PASSAGE PROVIDED —
================
Water molecules not recognised as separate molecules
Hello,
I have found an issue, where I try to load in a system containing a protein and water molecules from AMBER parm7 and rst7 files. In short, BioSimSpace doesn't recognise the water molecules as water molecules (even if I rename HOH to WAT, as well as the atomtypes accordingly). What's even more strange is that all water molecules are recognised as different residues of the same molecule, which I think shouldn't happen if there are no bonded terms between them.
Is there any way to ensure that BioSimSpace will recognise water molecules properly when preparing these files in general?
EDIT: If I convert the system to a gro and top file using ParmEd and load these files back into BioSimSpace, these molecules are now recognised properly. So maybe this is related to the AMBER parser?
Many thanks.
For reference, how were these files generated in the first place? Also, what water model is used?
================
DATA RECORDS —
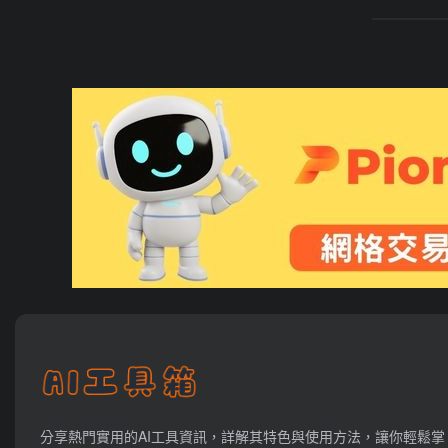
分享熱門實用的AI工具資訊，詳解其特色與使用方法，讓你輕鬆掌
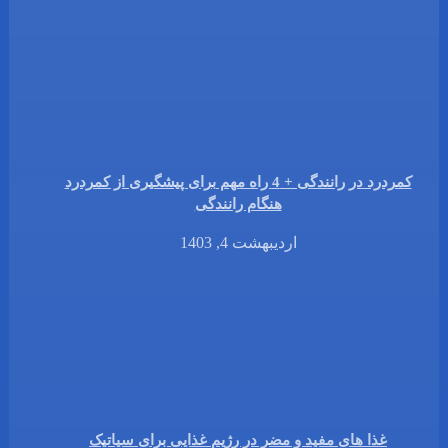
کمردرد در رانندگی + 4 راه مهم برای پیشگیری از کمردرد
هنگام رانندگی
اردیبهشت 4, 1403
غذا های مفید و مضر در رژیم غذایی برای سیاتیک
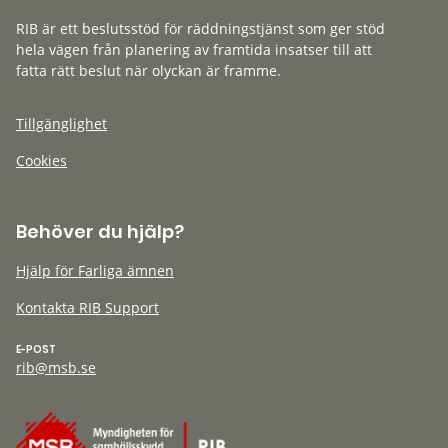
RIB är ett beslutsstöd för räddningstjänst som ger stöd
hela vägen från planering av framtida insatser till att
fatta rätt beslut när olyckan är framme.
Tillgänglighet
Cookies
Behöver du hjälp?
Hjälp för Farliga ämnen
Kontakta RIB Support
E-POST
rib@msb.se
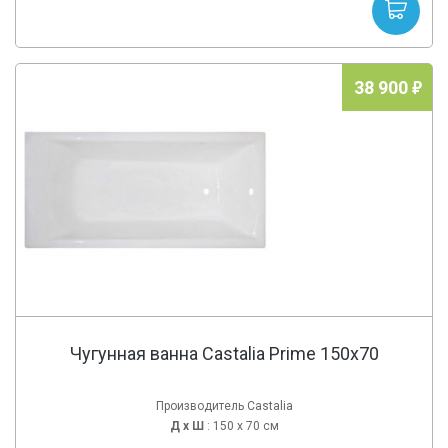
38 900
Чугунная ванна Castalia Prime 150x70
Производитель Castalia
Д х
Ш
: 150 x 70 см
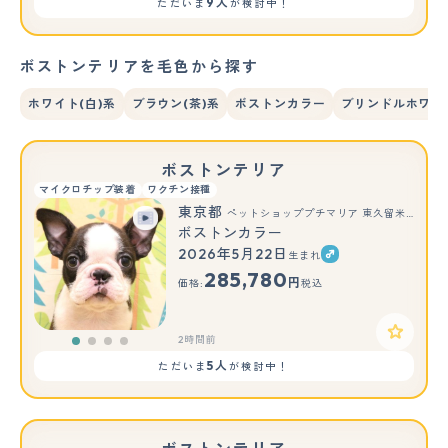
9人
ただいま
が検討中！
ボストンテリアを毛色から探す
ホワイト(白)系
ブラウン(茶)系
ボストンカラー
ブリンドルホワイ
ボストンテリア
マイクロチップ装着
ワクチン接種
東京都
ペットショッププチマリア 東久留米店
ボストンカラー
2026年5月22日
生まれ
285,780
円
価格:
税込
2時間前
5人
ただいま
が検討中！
================
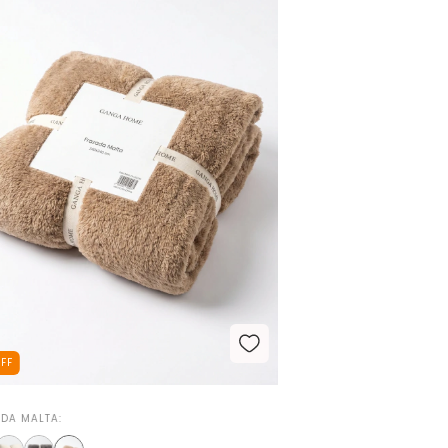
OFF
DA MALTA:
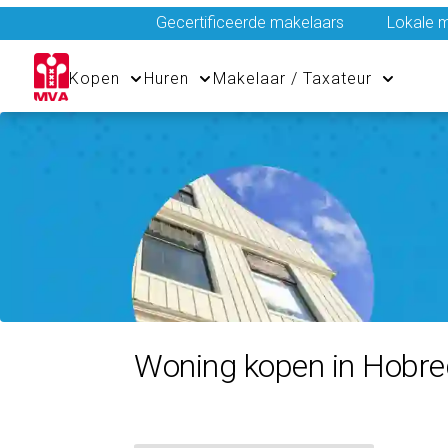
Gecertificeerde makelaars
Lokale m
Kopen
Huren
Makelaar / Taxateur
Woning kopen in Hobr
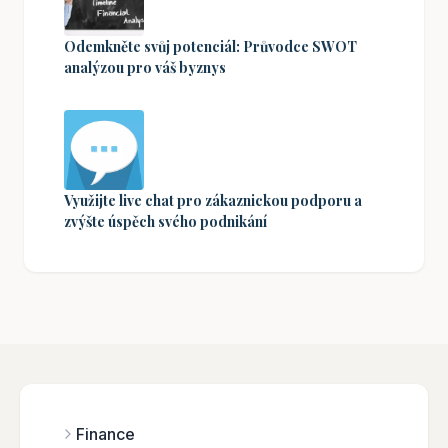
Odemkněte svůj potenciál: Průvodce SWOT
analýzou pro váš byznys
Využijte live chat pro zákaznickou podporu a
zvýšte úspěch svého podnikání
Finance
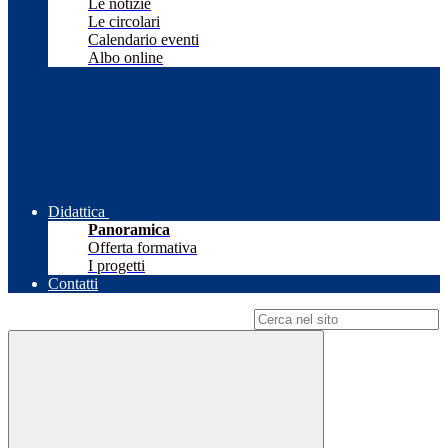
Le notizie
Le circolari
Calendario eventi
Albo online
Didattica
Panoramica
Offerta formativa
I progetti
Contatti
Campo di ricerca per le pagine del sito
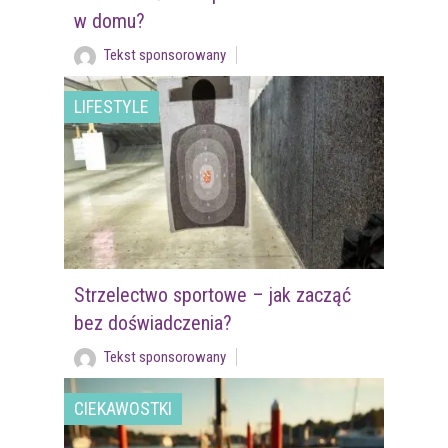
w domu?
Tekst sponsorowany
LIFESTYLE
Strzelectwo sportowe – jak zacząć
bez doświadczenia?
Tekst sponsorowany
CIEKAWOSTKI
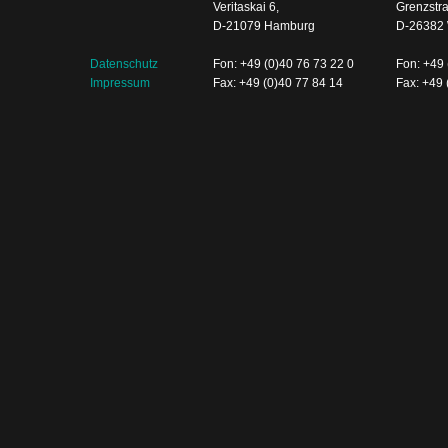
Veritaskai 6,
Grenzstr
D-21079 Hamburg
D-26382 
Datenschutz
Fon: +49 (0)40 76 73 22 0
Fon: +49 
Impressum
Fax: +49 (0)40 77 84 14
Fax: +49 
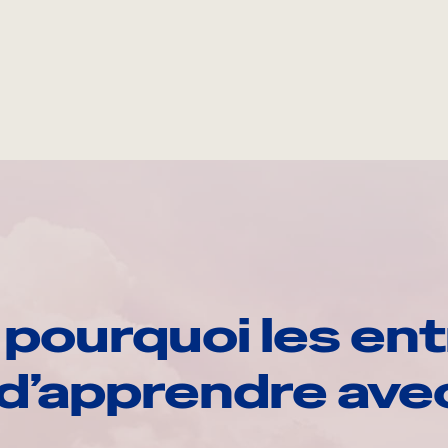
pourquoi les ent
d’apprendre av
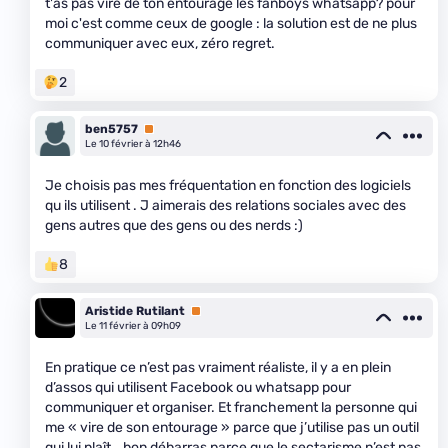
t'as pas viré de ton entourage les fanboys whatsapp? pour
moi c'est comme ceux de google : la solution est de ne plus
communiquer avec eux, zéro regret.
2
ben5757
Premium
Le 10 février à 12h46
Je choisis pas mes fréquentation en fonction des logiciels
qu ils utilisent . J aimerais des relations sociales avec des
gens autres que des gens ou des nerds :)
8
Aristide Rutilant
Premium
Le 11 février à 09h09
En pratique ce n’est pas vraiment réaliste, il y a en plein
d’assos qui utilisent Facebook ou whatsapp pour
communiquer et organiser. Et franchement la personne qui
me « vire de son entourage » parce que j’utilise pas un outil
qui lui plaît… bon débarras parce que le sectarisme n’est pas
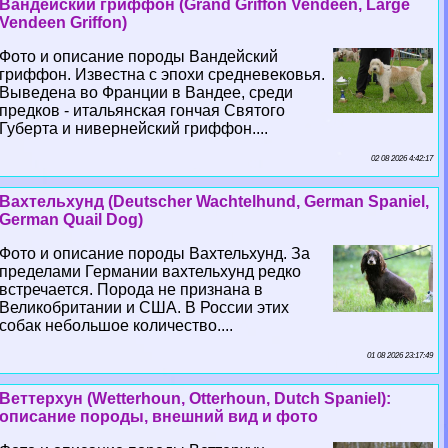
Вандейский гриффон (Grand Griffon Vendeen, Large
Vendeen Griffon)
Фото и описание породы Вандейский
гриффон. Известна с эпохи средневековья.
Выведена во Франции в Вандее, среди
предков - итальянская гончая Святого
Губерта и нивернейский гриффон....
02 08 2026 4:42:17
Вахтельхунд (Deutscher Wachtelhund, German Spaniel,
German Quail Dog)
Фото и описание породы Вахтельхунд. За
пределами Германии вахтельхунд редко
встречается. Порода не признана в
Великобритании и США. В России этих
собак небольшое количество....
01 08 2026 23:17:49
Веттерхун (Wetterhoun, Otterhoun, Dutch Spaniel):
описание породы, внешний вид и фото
================
ACTION ITEM — Reproduce the entire forum thread about BioSimSpace not recognizing water molecules, word for word.

COMPLETED TASK —
Water molecules not recognised as separate molecules
Hello,
I have found an issue, where I try to load in a system containing a protein and water molecules from AMBER parm7 and rst7 files. In short, BioSimSpace doesn't recognise the water molecules as water molecules (even if I rename HOH to WAT, as well as the atomtypes accordingly). What's even more strange is that all water molecules are recognised as different residues of the same molecule, which I think shouldn't happen if there are no bonded terms between them.
Is there any way to ensure that BioSimSpace will recognise water molecules properly when preparing these files in general?
EDIT: If I convert the system to a gro and top file using ParmEd and load these files back into BioSimSpace, these molecules are now recognised properly. So maybe this is related to the AMBER parser?
Many thanks.
For reference, how were these files generated in the first place? Also, what water model is used?